Debjani, the syllables seemed to roll off his tongue as he watched her saunter towards her father, smudged kohl lining her eyes and sleek black hair contained in a fat braid, lazily slung over her shoulder. She was dressed in a rich burgundy sari with a sensible matching blouse, and a red Bindi on her forehead. 

When their eyes met, right in the middle of her animated conversation with Mr. Chatterjee, it was nothing like the Bollywood movies he spent his meagre salary on. There was no background music, no flower petals falling from the sky, and certainly, no rain. It felt like homecoming; the raucous laughter and bustling sounds of the city fading into oblivion as the universe stopped for a moment, giving him just enough time to really see her.

He didn’t even know what he was looking for until he found her. But all he knew now, was that he was never letting her go. 

Surprisingly, Mr. Chatterjee agreed to the arrangement. He only had one condition, that Binoy and Debjani would have to live in his house, and Binoy would leave his job at the bicycle shop. He would be responsible for the hundreds of acres of paddy fields that Mr. Chatterjee owned, making sure that the fields were regularly planted and harvested, and sufficiently watered. 

His father’s words echoed in his head, calling him shameful and feminine for accepting the label of a ghar-jamoy. A ghar-jamoy was the worst insult a man could have, literally meaning house-husband, but alluding to his inability to support his wife and eventual children.

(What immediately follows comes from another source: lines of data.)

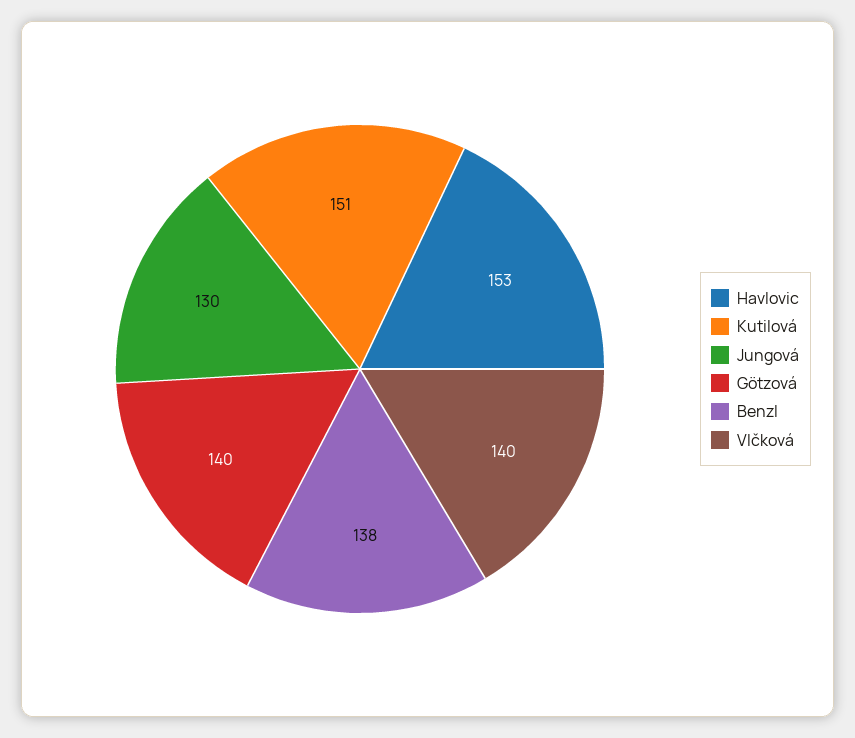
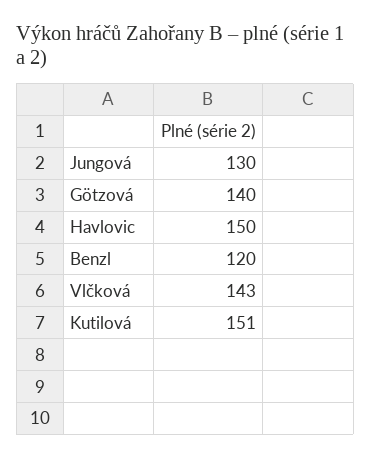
  {
-   "Havlovic": 153,
+   "Havlovic": 150,
    "Kutilová": 151,
    "Jungová": 130,
    "Götzová": 140,
-   "Benzl": 138,
+   "Benzl": 120,
-   "Vlčková": 140
+   "Vlčková": 143
  }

The words in his head always came to a still when he looked into Debjani’s eyes, colored like the fertile earth below his feet, and perpetually lined with smudged kohl. 

He knew he wanted to marry her when she told him about her favorite snack during their secret walks in the park. He watched as she stopped mid-sentence, rummaging furiously through her bag for her tiffin, a steel lunch box, filled with raw mango slices, the peel carefully cut off to save as much flesh as possible, and coated with a spice mix she carried everywhere with her in a little glass jar. She licked her fingers long after they ate the mangoes, hiding her face in embarrassment when she noticed him looking at her. 

She did not know why he embraced her so tightly, or why tears sprang to his eyes when she offered him some. She did not know why he liked keeping the spice jar in the Almirah, or why he brought her anklets that jingled when she walked. 

Binoy did not tell her. It did not matter to him what label he would have to live by for the rest of his life; neither did he want to hear what anybody had to say. He could care less about respect or honor in society. Nobody mattered except Debjani, and he would spend the rest of his life creating a world that honored her.

He had lived his life feeling like he would amount to nothing, but she made him want to be somebody, like he was capable of everything.